JOB ITEM. Without any images, write the data out exactly as it appears.
START EXCERPTED RECORDS
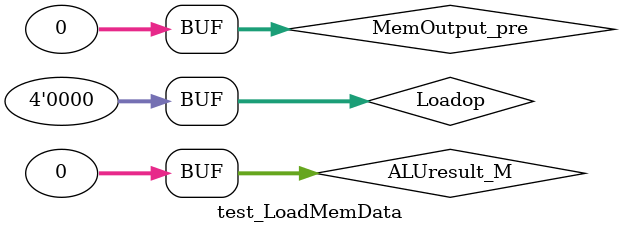
<source format=v>
`timescale 1ns / 1ps


module test_LoadMemData;

	// Inputs
	reg [31:0] MemOutput_pre;
	reg [31:0] ALUresult_M;
	reg [3:0] Loadop;

	// Outputs
	wire [31:0] MemOutput;

	// Instantiate the Unit Under Test (UUT)
	LoadMemData uut (
		.MemOutput_pre(MemOutput_pre), 
		.ALUresult_M(ALUresult_M), 
		.Loadop(Loadop), 
		.MemOutput(MemOutput)
	);

	initial begin
		// Initialize Inputs
		MemOutput_pre = 0;
		ALUresult_M = 0;
		Loadop = 0;

		// Wait 100 ns for global reset to finish
		#100;
        
		// Add stimulus here

	end
      
endmodule


</source>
END EXCERPTED RECORDS
TASK RESULT.
<source format=v>
`timescale 1ns / 1ps


module test_LoadMemData;

	// Inputs
	reg [31:0] MemOutput_pre;
	reg [31:0] ALUresult_M;
	reg [3:0] Loadop;

	// Outputs
	wire [31:0] MemOutput;

	// Instantiate the Unit Under Test (UUT)
	LoadMemData uut (
		.MemOutput_pre(MemOutput_pre), 
		.ALUresult_M(ALUresult_M), 
		.Loadop(Loadop), 
		.MemOutput(MemOutput)
	);

	initial begin
		// Initialize Inputs
		MemOutput_pre = 0;
		ALUresult_M = 0;
		Loadop = 0;

		// Wait 100 ns for global reset to finish
		#100;
        
		// Add stimulus here

	end
      
endmodule


</source>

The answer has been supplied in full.